The study, supported by an educational grant from Kimberly-Clark, was conducted at the Tampa General Hospital in Tampa, Fla., and demonstrated a more than 60 percent reduction in the incidence of ventilator-associated pneumonia (VAP) using the MicroCuff ET Tube when compared to a standard ET tube.
“The results suggest that the Kimberly-Clark MicroCuff ET Tube played a significant role in reducing the occurrence of ventilator-associated pneumonia,” said Dr. Rachel Karlnoski, research director in the Department of Anesthesia.
“We found that the rate of VAP was reduced by 61 percent per patient ventilator day, and there was also a decrease in the number of ICU days,” said John Schweiger, director of the Critical Care Medicine Program and anesthesiologist at Tampa General. No significant differences were observed in median length of hospital stay, median length of mechanical ventilation or mortality between baseline data and data collected following conversion to the MicroCuff ET tube.

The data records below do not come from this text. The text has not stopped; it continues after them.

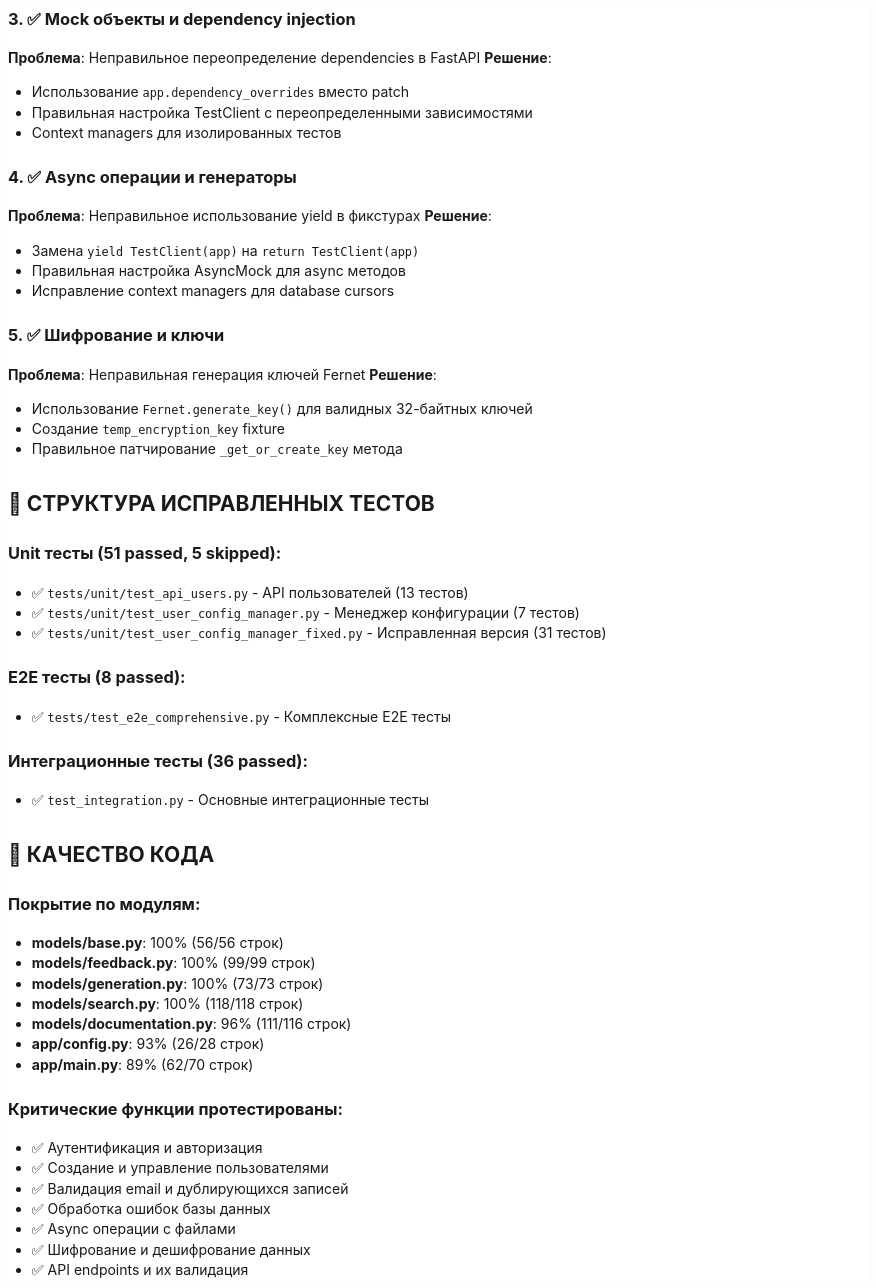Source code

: ### 3. ✅ Mock объекты и dependency injection
**Проблема**: Неправильное переопределение dependencies в FastAPI
**Решение**:
- Использование `app.dependency_overrides` вместо patch
- Правильная настройка TestClient с переопределенными зависимостями
- Context managers для изолированных тестов

### 4. ✅ Async операции и генераторы
**Проблема**: Неправильное использование yield в фикстурах
**Решение**:
- Замена `yield TestClient(app)` на `return TestClient(app)`
- Правильная настройка AsyncMock для async методов
- Исправление context managers для database cursors

### 5. ✅ Шифрование и ключи
**Проблема**: Неправильная генерация ключей Fernet
**Решение**:
- Использование `Fernet.generate_key()` для валидных 32-байтных ключей
- Создание `temp_encryption_key` fixture
- Правильное патчирование `_get_or_create_key` метода

## 📁 СТРУКТУРА ИСПРАВЛЕННЫХ ТЕСТОВ

### Unit тесты (51 passed, 5 skipped):
- ✅ `tests/unit/test_api_users.py` - API пользователей (13 тестов)
- ✅ `tests/unit/test_user_config_manager.py` - Менеджер конфигурации (7 тестов)
- ✅ `tests/unit/test_user_config_manager_fixed.py` - Исправленная версия (31 тестов)

### E2E тесты (8 passed):
- ✅ `tests/test_e2e_comprehensive.py` - Комплексные E2E тесты

### Интеграционные тесты (36 passed):
- ✅ `test_integration.py` - Основные интеграционные тесты

## 🚀 КАЧЕСТВО КОДА

### Покрытие по модулям:
- **models/base.py**: 100% (56/56 строк)
- **models/feedback.py**: 100% (99/99 строк)  
- **models/generation.py**: 100% (73/73 строк)
- **models/search.py**: 100% (118/118 строк)
- **models/documentation.py**: 96% (111/116 строк)
- **app/config.py**: 93% (26/28 строк)
- **app/main.py**: 89% (62/70 строк)

### Критические функции протестированы:
- ✅ Аутентификация и авторизация
- ✅ Создание и управление пользователями
- ✅ Валидация email и дублирующихся записей
- ✅ Обработка ошибок базы данных
- ✅ Async операции с файлами
- ✅ Шифрование и дешифрование данных
- ✅ API endpoints и их валидация
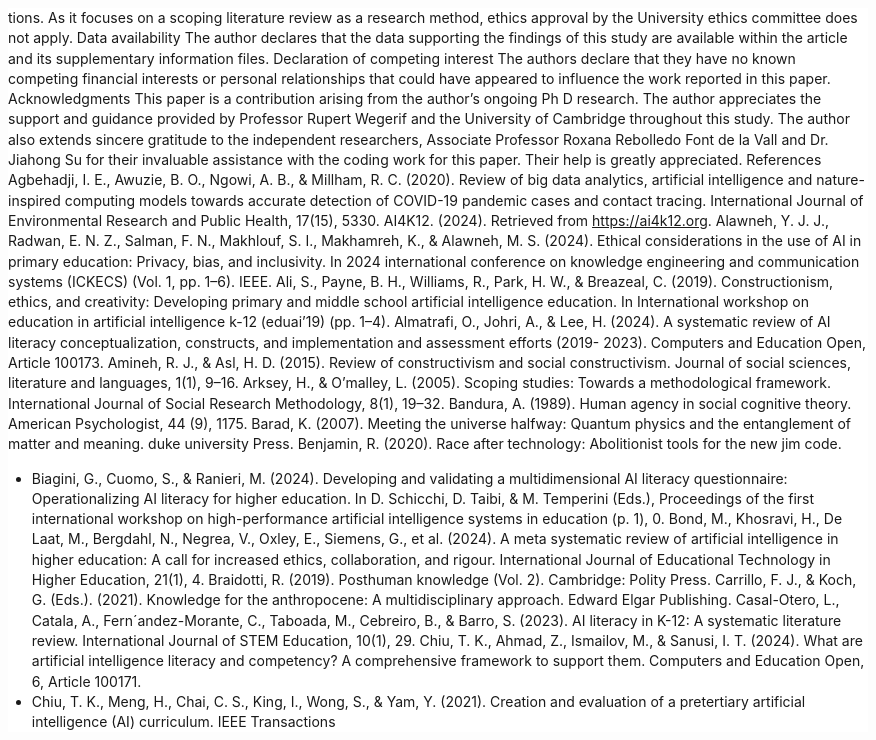 tions. As it focuses on a scoping literature review as a research method, 
ethics approval by the University ethics committee does not apply.
Data availability
The author declares that the data supporting the findings of this 
study are available within the article and its supplementary information 
files.
Declaration of competing interest
The authors declare that they have no known competing financial 
interests or personal relationships that could have appeared to influence 
the work reported in this paper.
Acknowledgments
This paper is a contribution arising from the author’s ongoing Ph D 
research. The author appreciates the support and guidance provided by 
Professor Rupert Wegerif and the University of Cambridge throughout 
this study. The author also extends sincere gratitude to the independent 
researchers, Associate Professor Roxana Rebolledo Font de la Vall and 
Dr. Jiahong Su for their invaluable assistance with the coding work for 
this paper. Their help is greatly appreciated.
References
Agbehadji, I. E., Awuzie, B. O., Ngowi, A. B., & Millham, R. C. (2020). Review of big data 
analytics, artificial intelligence and nature-inspired computing models towards 
accurate detection of COVID-19 pandemic cases and contact tracing. International 
Journal of Environmental Research and Public Health, 17(15), 5330.
AI4K12. (2024). Retrieved from https://ai4k12.org.
Alawneh, Y. J. J., Radwan, E. N. Z., Salman, F. N., Makhlouf, S. I., Makhamreh, K., & 
Alawneh, M. S. (2024). Ethical considerations in the use of AI in primary education: 
Privacy, bias, and inclusivity. In 2024 international conference on knowledge 
engineering and communication systems (ICKECS) (Vol. 1, pp. 1–6). IEEE. 
Ali, S., Payne, B. H., Williams, R., Park, H. W., & Breazeal, C. (2019). Constructionism, 
ethics, and creativity: Developing primary and middle school artificial intelligence 
education. In International workshop on education in artificial intelligence k-12 
(eduai’19) (pp. 1–4).
Almatrafi, O., Johri, A., & Lee, H. (2024). A systematic review of AI literacy 
conceptualization, constructs, and implementation and assessment efforts (2019- 
2023). Computers and Education Open, Article 100173.
Amineh, R. J., & Asl, H. D. (2015). Review of constructivism and social constructivism. 
Journal of social sciences, literature and languages, 1(1), 9–16.
Arksey, H., & O’malley, L. (2005). Scoping studies: Towards a methodological 
framework. International Journal of Social Research Methodology, 8(1), 19–32.
Bandura, A. (1989). Human agency in social cognitive theory. American Psychologist, 44 
(9), 1175.
Barad, K. (2007). Meeting the universe halfway: Quantum physics and the entanglement of 
matter and meaning. duke university Press. 
Benjamin, R. (2020). Race after technology: Abolitionist tools for the new jim code.
* Biagini, G., Cuomo, S., & Ranieri, M. (2024). Developing and validating a 
multidimensional AI literacy questionnaire: Operationalizing AI literacy for higher 
education. In D. Schicchi, D. Taibi, & M. Temperini (Eds.), Proceedings of the first 
international workshop on high-performance artificial intelligence systems in education (p. 
1), 0.
Bond, M., Khosravi, H., De Laat, M., Bergdahl, N., Negrea, V., Oxley, E., Siemens, G., 
et al. (2024). A meta systematic review of artificial intelligence in higher education: 
A call for increased ethics, collaboration, and rigour. International Journal of 
Educational Technology in Higher Education, 21(1), 4.
Braidotti, R. (2019). Posthuman knowledge (Vol. 2). Cambridge: Polity Press. 
Carrillo, F. J., & Koch, G. (Eds.). (2021). Knowledge for the anthropocene: A 
multidisciplinary approach. Edward Elgar Publishing. 
Casal-Otero, L., Catala, A., Fern´andez-Morante, C., Taboada, M., Cebreiro, B., & Barro, S. 
(2023). AI literacy in K-12: A systematic literature review. International Journal of 
STEM Education, 10(1), 29.
Chiu, T. K., Ahmad, Z., Ismailov, M., & Sanusi, I. T. (2024). What are artificial 
intelligence literacy and competency? A comprehensive framework to support them. 
Computers and Education Open, 6, Article 100171.
* Chiu, T. K., Meng, H., Chai, C. S., King, I., Wong, S., & Yam, Y. (2021). Creation and 
evaluation of a pretertiary artificial intelligence (AI) curriculum. IEEE Transactions 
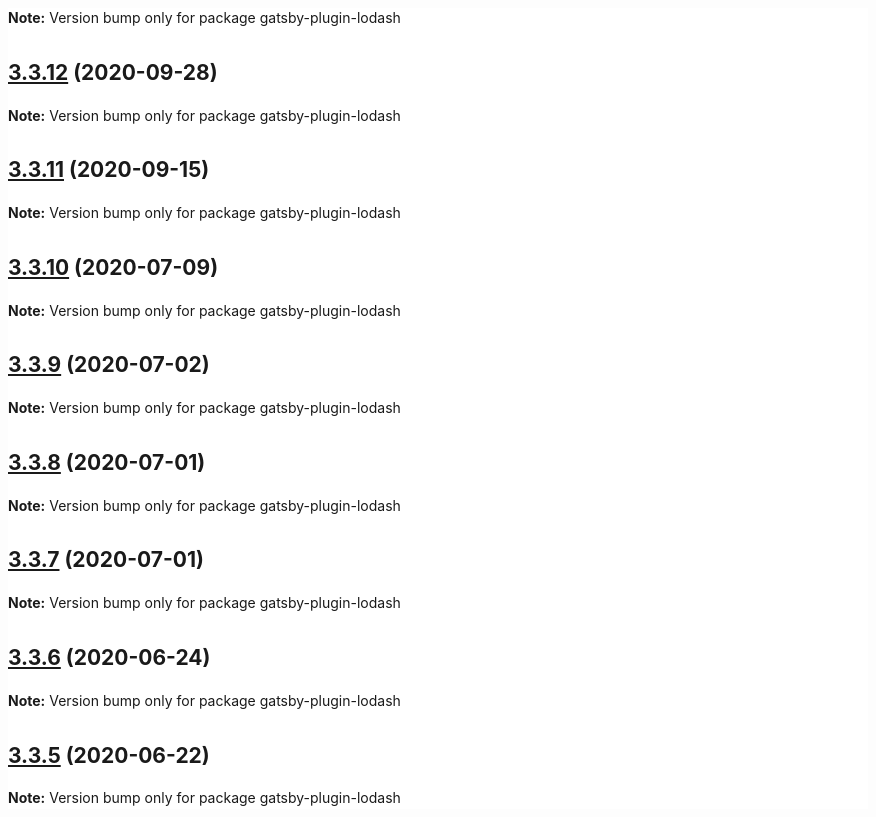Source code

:**Note:** Version bump only for package gatsby-plugin-lodash

## [3.3.12](https://github.com/gatsbyjs/gatsby/compare/gatsby-plugin-lodash@3.3.11...gatsby-plugin-lodash@3.3.12) (2020-09-28)

**Note:** Version bump only for package gatsby-plugin-lodash

## [3.3.11](https://github.com/gatsbyjs/gatsby/compare/gatsby-plugin-lodash@3.3.10...gatsby-plugin-lodash@3.3.11) (2020-09-15)

**Note:** Version bump only for package gatsby-plugin-lodash

## [3.3.10](https://github.com/gatsbyjs/gatsby/compare/gatsby-plugin-lodash@3.3.9...gatsby-plugin-lodash@3.3.10) (2020-07-09)

**Note:** Version bump only for package gatsby-plugin-lodash

## [3.3.9](https://github.com/gatsbyjs/gatsby/compare/gatsby-plugin-lodash@3.3.8...gatsby-plugin-lodash@3.3.9) (2020-07-02)

**Note:** Version bump only for package gatsby-plugin-lodash

## [3.3.8](https://github.com/gatsbyjs/gatsby/compare/gatsby-plugin-lodash@3.3.7...gatsby-plugin-lodash@3.3.8) (2020-07-01)

**Note:** Version bump only for package gatsby-plugin-lodash

## [3.3.7](https://github.com/gatsbyjs/gatsby/compare/gatsby-plugin-lodash@3.3.6...gatsby-plugin-lodash@3.3.7) (2020-07-01)

**Note:** Version bump only for package gatsby-plugin-lodash

## [3.3.6](https://github.com/gatsbyjs/gatsby/compare/gatsby-plugin-lodash@3.3.5...gatsby-plugin-lodash@3.3.6) (2020-06-24)

**Note:** Version bump only for package gatsby-plugin-lodash

## [3.3.5](https://github.com/gatsbyjs/gatsby/compare/gatsby-plugin-lodash@3.3.4...gatsby-plugin-lodash@3.3.5) (2020-06-22)

**Note:** Version bump only for package gatsby-plugin-lodash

“The study findings are encouraging as we strive to prevent healthcare-associated infections,” said Dr. Lynne Kelley, vice president and senior medical director for Kimberly-Clark Health Care. “Kimberly-Clark is confident that there is a real benefit of the tube design. The results of the Tampa General Study are even more positive than those seen in the study performed at the University of Michigan and presented earlier in the year at the American Thoracic Society Congress. These studies and the MicroCuff ET tube itself demonstrate how important it is to constantly challenge the design of existing devices to innovate and improve patient outcomes. Continued work needs to be done, especially when you consider the human and economic benefit for reduction in VAP.”
The MicroCuff ET Tube has a unique microthin polyurethane cuff designed to minimize the leakage of potentially infectious secretions into the lungs, which can cause serious complications such as VAP. The microthin cuff has the added clinical benefit of effectively sealing the trachea at lower cuff pressures, thereby reducing the risk of tracheal trauma.
Ventilator-associated pneumonia is one of the top three infection concerns of clinicians today; it may account for up to 60 percent of all deaths from health-care-associated infections (HAIs) in the United States. Approximately 8 to 28 percent of critical care patients develop VAP, which has a mortality rate of 20 to 33 percent and is estimated to generate an increased cost of $20,000 to $40,000 per incident. A leading cause of VAP is micro-aspiration of potentially infectious secretions through gaps in the endotracheal tube cuff. The cuff seal is the final barrier that protects the lungs from aspiration of potentially infectious oropharyngeal secretions.